**WORK ORDER 1**
From the opinion piece on complex modelling, list the qualities of Structural Equation Modelling that the author says inspired awe.
**WORK ORDER 2**
Transcribe from the opinion piece on complex modelling the stretch from "Statisticians love Structural" through "interpretation and creativity.".

**** READING TEXT ****

OPINION23 August 2017

Why complex modelling is rubbish

Data analytics Opinion UK

In his second analytics blog, Ryan Howard argues that simpler models may be better than more complicated ones where insight is concerned.

I remember my first data model. I used LISREL. You start with a theoretical notion of how things ought to work and then you overlay data onto this blueprint. From here, you delve into the inter-relatedness of things, transported to a world where theory and data fit hand in glove.

Statisticians love Structural Equation Modelling (SEM). For most of us, it is where we fell in love with statistics. I’m certain that if there were an all-knowing omnipotent being, he, she or they would surely see the world as one big SEM. I wanted to build ever bigger and nuanced models, for I was in awe of its purity, logic and elegance. It was a dream from which I was so rudely awoken.

Within the realms of Employee Engagement Research, clean data and a set of widely accepted and strong theoretical underpinnings find SEM an evergreen technique. It however has become nothing more than an academic pursuit within wider market research, primarily for these two reasons:

  • survey data is unruly
  • SEM requires too much time, interpretation and creativity.

Fitting a large model onto survey responses is unforgiving. Pieces do not fall into place. Plainly put, while some adjacent pieces might lock together, the entire puzzle often refuses to sit on the same table.  Multicollinearity prevents this from happening. Results are not repeatable.  So wrapping the various elements of a model together requires some ‘latitude’. That is, modelling requires a series of judgement calls. This means that two individuals with the same data run the risk of producing different solutions depending on their personal approach, experience and interpretation. This is problematic, if not, commercially intolerable.

When modelling to make predictions, it does not matter what flavour of arcane magic is conjured. The model just needs to perform reasonably well without over-fitting. Beyond this, no one cares (nor should they). However, modelling to extract customer insight is about explanation and sector expertise. The audience demands an unquestionable trust in the story your model offers, before taking decisions. This is a challenge because a model is nothing more than a summary of what data might be alluding to, a step removed from the cold hard figures, which otherwise would be plain for all to see in cross tabulations.

**** ENTRIES PROVIDED ****

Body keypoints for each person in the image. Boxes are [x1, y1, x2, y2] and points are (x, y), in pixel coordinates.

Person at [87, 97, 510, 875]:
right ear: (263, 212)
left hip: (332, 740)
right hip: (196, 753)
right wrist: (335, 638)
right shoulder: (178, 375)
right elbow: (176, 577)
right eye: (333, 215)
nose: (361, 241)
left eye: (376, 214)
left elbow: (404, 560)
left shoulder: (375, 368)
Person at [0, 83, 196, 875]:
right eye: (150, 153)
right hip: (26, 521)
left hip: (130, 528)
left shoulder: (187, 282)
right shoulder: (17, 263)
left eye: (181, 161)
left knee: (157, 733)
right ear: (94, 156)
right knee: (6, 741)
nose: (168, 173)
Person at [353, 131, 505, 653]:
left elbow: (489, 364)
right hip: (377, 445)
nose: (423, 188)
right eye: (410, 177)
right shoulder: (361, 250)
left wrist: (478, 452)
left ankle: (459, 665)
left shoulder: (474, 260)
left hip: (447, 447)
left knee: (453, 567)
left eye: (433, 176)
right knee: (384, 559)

****
**** ENTRIES PROVIDED ****

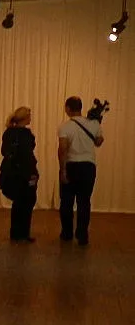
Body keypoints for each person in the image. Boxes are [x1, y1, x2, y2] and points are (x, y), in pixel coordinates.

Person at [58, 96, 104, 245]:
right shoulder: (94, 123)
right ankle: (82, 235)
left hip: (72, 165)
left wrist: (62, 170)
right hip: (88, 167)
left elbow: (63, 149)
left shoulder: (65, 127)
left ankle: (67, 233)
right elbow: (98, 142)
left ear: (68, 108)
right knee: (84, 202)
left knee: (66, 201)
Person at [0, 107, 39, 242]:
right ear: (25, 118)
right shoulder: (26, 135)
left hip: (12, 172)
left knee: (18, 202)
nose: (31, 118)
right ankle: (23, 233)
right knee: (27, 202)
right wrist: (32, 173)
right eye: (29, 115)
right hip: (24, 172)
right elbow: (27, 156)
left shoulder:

****

**REPLY 1**
Purity, logic, elegance

**REPLY 2**
Statisticians love Structural Equation Modelling (SEM). For most of us, it is where we fell in love with statistics. I’m certain that if there were an all-knowing omnipotent being, he, she or they would surely see the world as one big SEM. I wanted to build ever bigger and nuanced models, for I was in awe of its purity, logic and elegance. It was a dream from which I was so rudely awoken.

Within the realms of Employee Engagement Research, clean data and a set of widely accepted and strong theoretical underpinnings find SEM an evergreen technique. It however has become nothing more than an academic pursuit within wider market research, primarily for these two reasons:

  • survey data is unruly
  • SEM requires too much time, interpretation and creativity.